Flugscham? Urlauber pfeifen auf CO2-Debatte
Von Simone Hoepke
Trends schwappen oft von Schweden nach Österreich über, ob es mit „Flugskam“ ähnlich sein wird, bleibt abzuwarten. Seit die Klimaproteste überall lauter werden, steigen in Schweden Reisende verstärkt vom Flieger auf den Zug um, um ihren ökologischen Fußabdruck möglichst klein zu halten. Gerne zeigen sie neuerdings auch mit dem Finger auf jene Prominente, die ungeniert um die Welt jetten. Flugscham nennt man das Phänomen auf deutsch. Weit verbreitet ist es hierzulande allerdings nicht. Zwar gibt es in den Reisebüros „eine leicht wachsende Nachfrage“ nach ökologisch nachhaltigen Reisen, die öffentliche Diskussion darüber sei aber viel lauter, sagt Gregor Kadanka, Obmann des Fachverbands Reisebüros und Geschäftsführer bei Mondial.

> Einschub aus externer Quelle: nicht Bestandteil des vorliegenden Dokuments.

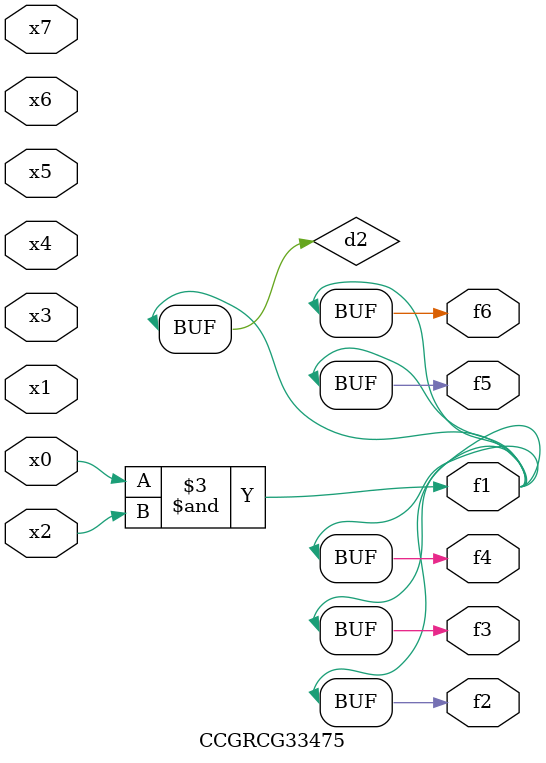
<source format=v>
module CCGRCG33475(
	input x0, x1, x2, x3, x4, x5, x6, x7,
	output f1, f2, f3, f4, f5, f6
);

	wire d1, d2;

	nor (d1, x3, x6);
	and (d2, x0, x2);
	assign f1 = d2;
	assign f2 = d2;
	assign f3 = d2;
	assign f4 = d2;
	assign f5 = d2;
	assign f6 = d2;
endmodule

</source>
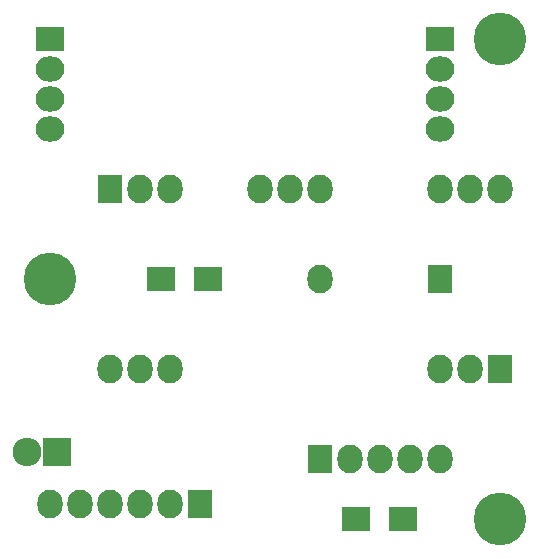
<source format=gts>
G04 #@! TF.FileFunction,Soldermask,Top*
%FSLAX46Y46*%
G04 Gerber Fmt 4.6, Leading zero omitted, Abs format (unit mm)*
G04 Created by KiCad (PCBNEW 4.0.1-stable) date 17/06/2016 16:01:18*
%MOMM*%
G01*
G04 APERTURE LIST*
%ADD10C,0.100000*%
%ADD11R,2.127200X2.432000*%
%ADD12O,2.127200X2.432000*%
%ADD13R,2.432000X2.127200*%
%ADD14O,2.432000X2.127200*%
%ADD15R,2.400000X2.100000*%
%ADD16C,4.464000*%
%ADD17R,2.432000X2.432000*%
%ADD18O,2.432000X2.432000*%
G04 APERTURE END LIST*
D10*
D11*
X43180000Y17145000D03*
D12*
X40640000Y17145000D03*
X38100000Y17145000D03*
X15240000Y17145000D03*
X12700000Y17145000D03*
X10160000Y17145000D03*
D11*
X38100000Y24765000D03*
D12*
X27940000Y24765000D03*
D11*
X10160000Y32385000D03*
D12*
X12700000Y32385000D03*
X15240000Y32385000D03*
X22860000Y32385000D03*
X25400000Y32385000D03*
X27940000Y32385000D03*
X38100000Y32385000D03*
X40640000Y32385000D03*
X43180000Y32385000D03*
D13*
X5080000Y45085000D03*
D14*
X5080000Y42545000D03*
X5080000Y40005000D03*
X5080000Y37465000D03*
D13*
X38100000Y45085000D03*
D14*
X38100000Y42545000D03*
X38100000Y40005000D03*
X38100000Y37465000D03*
D11*
X27940000Y9525000D03*
D12*
X30480000Y9525000D03*
X33020000Y9525000D03*
X35560000Y9525000D03*
X38100000Y9525000D03*
D15*
X14510000Y24765000D03*
X18510000Y24765000D03*
X31020000Y4445000D03*
X35020000Y4445000D03*
D16*
X43180000Y4445000D03*
X5080000Y24765000D03*
D11*
X17780000Y5715000D03*
D12*
X15240000Y5715000D03*
X12700000Y5715000D03*
X10160000Y5715000D03*
X7620000Y5715000D03*
X5080000Y5715000D03*
D16*
X43180000Y45085000D03*
D17*
X5715000Y10160000D03*
D18*
X3175000Y10160000D03*
M02*

</source>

Anders gesagt: Die Österreicher fliegen weiterhin in den Urlaub. In den Reisebüros werden diesen Sommer vor allem Flugreisen nach Griechenland, Spanien und in die Türkei verkauft. Kadanka: „Bei Türkeireisen haben wir über die Branche hinweg ein Plus von 40 Prozent, was auch auf das günstige Preisniveau zurückzuführen ist.“ Das bringe auch andere Destinationen unter Druck, die ebenfalls ihre Preise zurückfahren.

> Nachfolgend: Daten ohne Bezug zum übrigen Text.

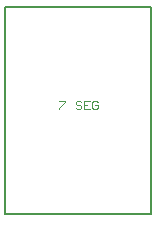
<source format=gbr>
G04*
G04 #@! TF.GenerationSoftware,Altium Limited,Altium Designer,23.8.1 (32)*
G04*
G04 Layer_Color=8388736*
%FSLAX44Y44*%
%MOMM*%
G71*
G04*
G04 #@! TF.SameCoordinates,4E8033DB-9698-49A7-8747-1B8CF0FAEC2F*
G04*
G04*
G04 #@! TF.FilePolarity,Positive*
G04*
G01*
G75*
%ADD11C,0.1000*%
%ADD12C,0.2000*%
D11*
X198840Y203640D02*
G03*
X198840Y202640I0J-500D01*
G01*
D02*
G03*
X198840Y203640I0J500D01*
G01*
X233672Y303499D02*
X238337D01*
Y302333D01*
X233672Y297668D01*
Y296501D01*
X252333Y302333D02*
X251166Y303499D01*
X248834D01*
X247667Y302333D01*
Y301166D01*
X248834Y300000D01*
X251166D01*
X252333Y298834D01*
Y297668D01*
X251166Y296501D01*
X248834D01*
X247667Y297668D01*
X259330Y303499D02*
X254665D01*
Y296501D01*
X259330D01*
X254665Y300000D02*
X256998D01*
X266328Y302333D02*
X265162Y303499D01*
X262829D01*
X261663Y302333D01*
Y297668D01*
X262829Y296501D01*
X265162D01*
X266328Y297668D01*
Y300000D01*
X263995D01*
D12*
X187640Y208140D02*
Y383140D01*
Y208140D02*
X311640D01*
Y383140D01*
X187640D02*
X311640D01*
M02*

</source>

In den heimischen Reisebüros werden neuerdings weniger Kurzreisen gebucht. Daraus den Schluss zu ziehen, dass Menschen aus Nachhaltigkeitsgründen nicht mehr übers Wochenende in eine Stadt fliegen, wäre falsch. Es wird geflogen – nur eben mit dem online gekauften Ticket des Billigfliegers. „Mit einem 29 Euro Ticket kann man natürlich nicht kostendeckend arbeiten“, sagt Kadanka und ätzt, dass Airlines sich deswegen kreative Zusatzgeschäfte überlegen. Gebühren für Handtaschen, die mehr als zwei Kilo wiegen, Zuschläge für Reisende, die nebeneinander sitzen wollen oder hohe Gebühren für jene, die am Schalter einchecken. „Es gibt viele Beschwerden und einen Boom bei Fluggastrechte-Plattformen.“
Flug versus Bahn
Geht es nach dem steirischen Reiseveranstalter Christian Hlade, sollte man aus ökologischer Sicht ohnehin nicht zig Kurztrips, sondern lieber eine lange Reise unternehmen und über eine Anreise mit dem Zug nachdenken. Hlade: „Der vermeintliche Zeitvorteil des Flugzeugs wird meist durch die Anfahrt zum Flughafen, die Kontrollen dort, Warten aufs Gepäck und so weiter deutlich relativiert.“
Statt von nachhaltigen Reisen spricht der Gründer und Eigentümer von „Weltweitwandern“ lieber von „verantwortungsvollem Reisen“. „Dabei steht für mich im Vordergrund, dass die Menschen vor Ort profitieren“, so Hlade. Er bevorzugt daher kleine familiengeführte Hotels, bei denen die Wertschöpfung vor Ort bleibt, gegenüber Kettenhotels, die ihre Gewinne an den Konzernsitz transferieren. Weltweitwandern arbeitet zudem mit Guides vor Ort, statt österreichische Guides in die Urlaubsregionen zu fliegen. Das Argument, dass es wohl am nachhaltigsten wäre, überhaupt nicht mehr zu reisen, lässt Hlade nicht gelten: "Durch das Reisen weiten Menschen ihren Horizont, lernen andere Kulturen kennen, schaffen eine Lebensgrundlage vor Ort." Würde es keine Reisen mehr geben, würden viele Menschen ihre Einkommensquelle verlieren. "Das führt sicherlich zu wenig nachhaltigen Konsequenzen."